L’Espagne face au coronavirus : comment expliquer la prégnance de l’épidémie ?

Alors que Madrid s’est partiellement reconfinée, l’Espagne connaît une recrudescence de l’épidémie de la Covid-19, plus importante que les autres pays européens. Comment l’expliquer? Pour Jean-Jacques Kourliandsky, directeur de l’Observatoire de l’Amérique latine de la Fondation Jean-Jaurès, plusieurs facteurs jouent: la qualité du système de santé, le non-respect des consignes gouvernementales pour limiter la propagation du virus, signe de la défiance des citoyens vis-à-vis des institutions et du pouvoir, et surtout le millefeuille territorial qui a généré une bataille politique entre le gouvernement central de Pedro Sanchez et les communautés autonomes.

Les mesures d’endiguement du coronavirus en Espagne peinent à réduire l’épidémie. Plus qu’ailleurs en Europe et sans qu’il y ait d’explication, à ce jour, convaincante. L’impact de la Covid-19 avait déjà, en mars 2020, frappé durement la péninsule ibérique, davantage que toute autre région du Vieux Continent. Six mois plus tard, c’est outre-Pyrénées que le premier rebond a été enregistré.
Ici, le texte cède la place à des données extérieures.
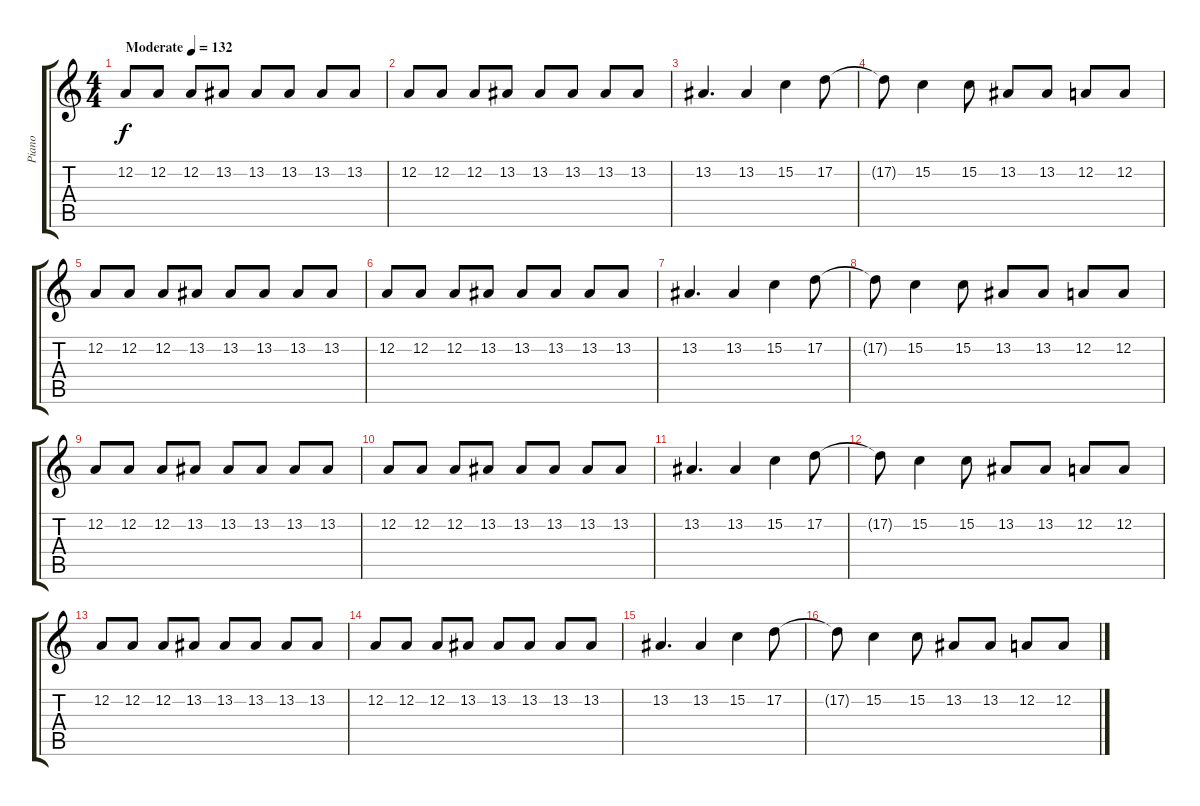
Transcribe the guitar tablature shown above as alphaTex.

S’agit-il pour autant de la vérification du vieil adage selon lequel il y aurait une « vérité en deçà des Pyrénées » et une « erreur au-delà » ? Non. La France, la Belgique, l’Allemagne, la Suisse sont également touchées. Avec, il est vrai, une intensité moins forte, que personne, aucun expert médical, n’a été en mesure d’expliquer – c’est-à-dire de comprendre, comme beaucoup de phénomènes concernant cette maladie. À ce jour, seuls deux chefs d’État nord-américains ont donné une explication diabolisant la situation sanitaire espagnole pour mettre en valeur celle pourtant bien davantage critiquable de leurs pays respectifs, l’étatsunien Donald Trump et le mexicain Andrés Manuel Lopez Obrador

La résistance de la pandémie en Espagne mérite mieux que cette polémique mal à propos. Dans l’intérêt de l’Espagne sans doute, mais aussi et peut-être davantage pour tirer des enseignements utiles aux États-Unis et au Mexique en état de déshérence sanitaire. Mais quel enseignement tirer d’un phénomène aussi insaisissable ? Peut-être n’existe-t-il pas de bonne raison, ni de moins bonne ? Peut-être y en-a-t-il plusieurs ? Peut-être que toutes ne sont pas d’ordre médical ? Peut-être y a-t-il des combinaisons mal perçues, ou passées inaperçues, entre virus, état social et politique de l’Espagne ? Peut-être devrions-nous plutôt nous pencher sur l’hétérogénéité des facteurs, croisant les données sanitaires au contexte social et sociétal qui a compliqué la compréhension et la gestion de la crise en Espagne ? Une certitude en tous les cas : ce n’est ni à Monterrey ni à Washington que l’on trouvera quelque piste utile ouvrant un entendement.

Les chiffres

Pour commencer, il faut parler des chiffres : ils placent l’Espagne, depuis mars 2020, dans le groupe des pays européens les plus touchés par la pandémie. La première vague a été particulièrement brutale. Au sommet du ressac, fin mars, le ministère de la Santé espagnol signalait 818 décès quotidiens. Ce chiffre est à comparer avec celui d’un peu plus de 40 enregistrés la deuxième semaine de septembre 2020. Les hôpitaux avaient été débordés par l’afflux de patients à mettre en réanimation. Ce n’est pas le cas en septembre. Cependant, selon le ministère espagnol de la Santé, le taux moyen d’occupation des lits d’hôpitaux est passé d’août à septembre de 4,3 à 8,5%. À Madrid, ce taux est de 21%. En juin, la courbe des hospitalisations s’était aplanie, avant de repartir à la hausse le 17 août, dans une mesure certes inférieure à celle du printemps, mais nettement supérieure à ce qui a été constaté dans les pays voisins. Au point de voir l’Espagne figurer dans le petit groupe de pays à transmission communautaire très élevée, selon un article de la revue The Lancet publié le 15 septembre 2020. Avec 118,8 cas signalés quotidiennement par million d’habitants, l’Espagne occupe le dixième rang mondial, aux côtés notamment du Brésil (au sixième rang mondial avec 168,4 cas quotidiens) et les États-Unis (au huitième rang mondial avec 145 cas quotidiens). Les autres pays les plus affectés en Europe – Malte et la Roumanie – ont des taux sensiblement inférieurs. Avec un bémol relatif : le taux de mortalité par million d’habitants de 0,5% en août, le même qu’en Belgique, est très éloigné de celui du Brésil (4,4%), tout en étant l’un des plus élevés d’Europe (0,2% en Italie).

Pourquoi ? 

Et sans doute, avant toute chose « comment ? » afin de pouvoir répondre à la première interrogation, « pourquoi ? ». 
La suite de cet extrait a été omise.